──────── Data records

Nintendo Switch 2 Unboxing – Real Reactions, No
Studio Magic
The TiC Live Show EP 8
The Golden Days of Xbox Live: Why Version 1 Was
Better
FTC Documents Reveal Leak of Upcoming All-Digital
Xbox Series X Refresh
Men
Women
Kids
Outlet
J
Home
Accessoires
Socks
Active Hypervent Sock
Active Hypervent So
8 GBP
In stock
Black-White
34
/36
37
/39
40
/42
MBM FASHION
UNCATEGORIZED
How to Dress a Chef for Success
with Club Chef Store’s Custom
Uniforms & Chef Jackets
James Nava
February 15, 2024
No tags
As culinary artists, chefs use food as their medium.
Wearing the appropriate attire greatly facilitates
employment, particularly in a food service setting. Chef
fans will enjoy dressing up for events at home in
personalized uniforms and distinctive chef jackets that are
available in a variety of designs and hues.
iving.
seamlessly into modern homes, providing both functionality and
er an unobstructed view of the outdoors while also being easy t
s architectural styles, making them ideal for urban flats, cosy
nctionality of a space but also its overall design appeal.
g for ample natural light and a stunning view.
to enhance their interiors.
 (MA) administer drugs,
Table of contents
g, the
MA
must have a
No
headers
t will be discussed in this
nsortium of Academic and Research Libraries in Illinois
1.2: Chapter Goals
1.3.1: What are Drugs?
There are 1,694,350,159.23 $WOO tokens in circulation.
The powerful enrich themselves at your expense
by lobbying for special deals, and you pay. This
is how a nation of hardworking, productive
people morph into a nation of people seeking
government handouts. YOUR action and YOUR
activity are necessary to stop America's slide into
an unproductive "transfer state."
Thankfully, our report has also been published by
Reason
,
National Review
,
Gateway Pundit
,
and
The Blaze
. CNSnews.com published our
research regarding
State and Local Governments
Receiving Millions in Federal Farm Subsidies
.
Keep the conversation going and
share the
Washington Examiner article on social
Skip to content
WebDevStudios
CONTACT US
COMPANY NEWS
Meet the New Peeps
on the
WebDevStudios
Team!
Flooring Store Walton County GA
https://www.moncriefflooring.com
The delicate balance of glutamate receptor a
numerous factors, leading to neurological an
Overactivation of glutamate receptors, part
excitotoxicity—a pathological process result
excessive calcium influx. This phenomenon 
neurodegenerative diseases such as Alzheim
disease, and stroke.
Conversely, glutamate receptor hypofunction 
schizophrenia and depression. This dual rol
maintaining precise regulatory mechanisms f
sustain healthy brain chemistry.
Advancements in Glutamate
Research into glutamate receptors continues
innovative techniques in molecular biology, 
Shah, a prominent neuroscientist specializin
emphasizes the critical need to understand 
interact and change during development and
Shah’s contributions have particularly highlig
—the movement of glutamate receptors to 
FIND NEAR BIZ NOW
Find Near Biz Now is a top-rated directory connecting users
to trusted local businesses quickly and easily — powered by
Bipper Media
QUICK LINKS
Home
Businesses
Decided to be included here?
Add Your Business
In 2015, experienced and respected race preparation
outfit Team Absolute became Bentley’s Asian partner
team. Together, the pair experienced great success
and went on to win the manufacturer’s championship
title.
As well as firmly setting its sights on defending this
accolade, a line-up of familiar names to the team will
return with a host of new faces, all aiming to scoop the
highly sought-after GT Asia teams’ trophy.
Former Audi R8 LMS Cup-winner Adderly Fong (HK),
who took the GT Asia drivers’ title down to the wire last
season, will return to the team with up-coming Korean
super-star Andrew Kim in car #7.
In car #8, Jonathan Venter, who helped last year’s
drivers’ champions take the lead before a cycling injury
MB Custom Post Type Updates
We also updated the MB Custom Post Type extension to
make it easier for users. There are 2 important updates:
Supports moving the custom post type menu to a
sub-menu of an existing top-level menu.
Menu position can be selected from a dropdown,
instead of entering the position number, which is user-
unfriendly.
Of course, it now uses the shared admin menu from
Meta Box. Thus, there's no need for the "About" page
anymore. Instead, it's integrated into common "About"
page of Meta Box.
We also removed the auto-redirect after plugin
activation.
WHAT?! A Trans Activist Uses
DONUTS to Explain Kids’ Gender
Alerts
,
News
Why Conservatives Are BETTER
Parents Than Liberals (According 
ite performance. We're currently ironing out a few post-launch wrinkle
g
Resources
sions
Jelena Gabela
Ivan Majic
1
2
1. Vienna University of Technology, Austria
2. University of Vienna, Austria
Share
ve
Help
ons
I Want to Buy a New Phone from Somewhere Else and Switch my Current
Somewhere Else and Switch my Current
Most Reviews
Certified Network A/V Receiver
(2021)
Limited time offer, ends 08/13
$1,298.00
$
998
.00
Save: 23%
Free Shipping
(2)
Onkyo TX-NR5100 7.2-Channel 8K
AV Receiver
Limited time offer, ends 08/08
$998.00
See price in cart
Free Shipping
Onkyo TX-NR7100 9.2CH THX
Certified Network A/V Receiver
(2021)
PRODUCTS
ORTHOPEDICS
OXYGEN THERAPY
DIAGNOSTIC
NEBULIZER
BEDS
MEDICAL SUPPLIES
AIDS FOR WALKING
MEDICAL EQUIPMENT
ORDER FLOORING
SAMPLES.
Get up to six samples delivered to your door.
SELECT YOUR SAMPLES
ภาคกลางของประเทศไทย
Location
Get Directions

────────────────

◆ Work order ◆
Retype all of the data exactly, so that nothing differs from what is given.

◆ Answer for this exercise ◆
Nintendo Switch 2 Unboxing – Real Reactions, No
Studio Magic
The TiC Live Show EP 8
The Golden Days of Xbox Live: Why Version 1 Was
Better
FTC Documents Reveal Leak of Upcoming All-Digital
Xbox Series X Refresh
Men
Women
Kids
Outlet
J
Home
Accessoires
Socks
Active Hypervent Sock
Active Hypervent So
8 GBP
In stock
Black-White
34
/36
37
/39
40
/42
MBM FASHION
UNCATEGORIZED
How to Dress a Chef for Success
with Club Chef Store’s Custom
Uniforms & Chef Jackets
James Nava
February 15, 2024
No tags
As culinary artists, chefs use food as their medium.
Wearing the appropriate attire greatly facilitates
employment, particularly in a food service setting. Chef
fans will enjoy dressing up for events at home in
personalized uniforms and distinctive chef jackets that are
available in a variety of designs and hues.
iving.
seamlessly into modern homes, providing both functionality and
er an unobstructed view of the outdoors while also being easy t
s architectural styles, making them ideal for urban flats, cosy
nctionality of a space but also its overall design appeal.
g for ample natural light and a stunning view.
to enhance their interiors.
 (MA) administer drugs,
Table of contents
g, the
MA
must have a
No
headers
t will be discussed in this
nsortium of Academic and Research Libraries in Illinois
1.2: Chapter Goals
1.3.1: What are Drugs?
There are 1,694,350,159.23 $WOO tokens in circulation.
The powerful enrich themselves at your expense
by lobbying for special deals, and you pay. This
is how a nation of hardworking, productive
people morph into a nation of people seeking
government handouts. YOUR action and YOUR
activity are necessary to stop America's slide into
an unproductive "transfer state."
Thankfully, our report has also been published by
Reason
,
National Review
,
Gateway Pundit
,
and
The Blaze
. CNSnews.com published our
research regarding
State and Local Governments
Receiving Millions in Federal Farm Subsidies
.
Keep the conversation going and
share the
Washington Examiner article on social
Skip to content
WebDevStudios
CONTACT US
COMPANY NEWS
Meet the New Peeps
on the
WebDevStudios
Team!
Flooring Store Walton County GA
https://www.moncriefflooring.com
The delicate balance of glutamate receptor a
numerous factors, leading to neurological an
Overactivation of glutamate receptors, part
excitotoxicity—a pathological process result
excessive calcium influx. This phenomenon 
neurodegenerative diseases such as Alzheim
disease, and stroke.
Conversely, glutamate receptor hypofunction 
schizophrenia and depression. This dual rol
maintaining precise regulatory mechanisms f
sustain healthy brain chemistry.
Advancements in Glutamate
Research into glutamate receptors continues
innovative techniques in molecular biology, 
Shah, a prominent neuroscientist specializin
emphasizes the critical need to understand 
interact and change during development and
Shah’s contributions have particularly highlig
—the movement of glutamate receptors to 
FIND NEAR BIZ NOW
Find Near Biz Now is a top-rated directory connecting users
to trusted local businesses quickly and easily — powered by
Bipper Media
QUICK LINKS
Home
Businesses
Decided to be included here?
Add Your Business
In 2015, experienced and respected race preparation
outfit Team Absolute became Bentley’s Asian partner
team. Together, the pair experienced great success
and went on to win the manufacturer’s championship
title.
As well as firmly setting its sights on defending this
accolade, a line-up of familiar names to the team will
return with a host of new faces, all aiming to scoop the
highly sought-after GT Asia teams’ trophy.
Former Audi R8 LMS Cup-winner Adderly Fong (HK),
who took the GT Asia drivers’ title down to the wire last
season, will return to the team with up-coming Korean
super-star Andrew Kim in car #7.
In car #8, Jonathan Venter, who helped last year’s
drivers’ champions take the lead before a cycling injury
MB Custom Post Type Updates
We also updated the MB Custom Post Type extension to
make it easier for users. There are 2 important updates:
Supports moving the custom post type menu to a
sub-menu of an existing top-level menu.
Menu position can be selected from a dropdown,
instead of entering the position number, which is user-
unfriendly.
Of course, it now uses the shared admin menu from
Meta Box. Thus, there's no need for the "About" page
anymore. Instead, it's integrated into common "About"
page of Meta Box.
We also removed the auto-redirect after plugin
activation.
WHAT?! A Trans Activist Uses
DONUTS to Explain Kids’ Gender
Alerts
,
News
Why Conservatives Are BETTER
Parents Than Liberals (According 
ite performance. We're currently ironing out a few post-launch wrinkle
g
Resources
sions
Jelena Gabela
Ivan Majic
1
2
1. Vienna University of Technology, Austria
2. University of Vienna, Austria
Share
ve
Help
ons
I Want to Buy a New Phone from Somewhere Else and Switch my Current
Somewhere Else and Switch my Current
Most Reviews
Certified Network A/V Receiver
(2021)
Limited time offer, ends 08/13
$1,298.00
$
998
.00
Save: 23%
Free Shipping
(2)
Onkyo TX-NR5100 7.2-Channel 8K
AV Receiver
Limited time offer, ends 08/08
$998.00
See price in cart
Free Shipping
Onkyo TX-NR7100 9.2CH THX
Certified Network A/V Receiver
(2021)
PRODUCTS
ORTHOPEDICS
OXYGEN THERAPY
DIAGNOSTIC
NEBULIZER
BEDS
MEDICAL SUPPLIES
AIDS FOR WALKING
MEDICAL EQUIPMENT
ORDER FLOORING
SAMPLES.
Get up to six samples delivered to your door.
SELECT YOUR SAMPLES
ภาคกลางของประเทศไทย
Location
Get Directions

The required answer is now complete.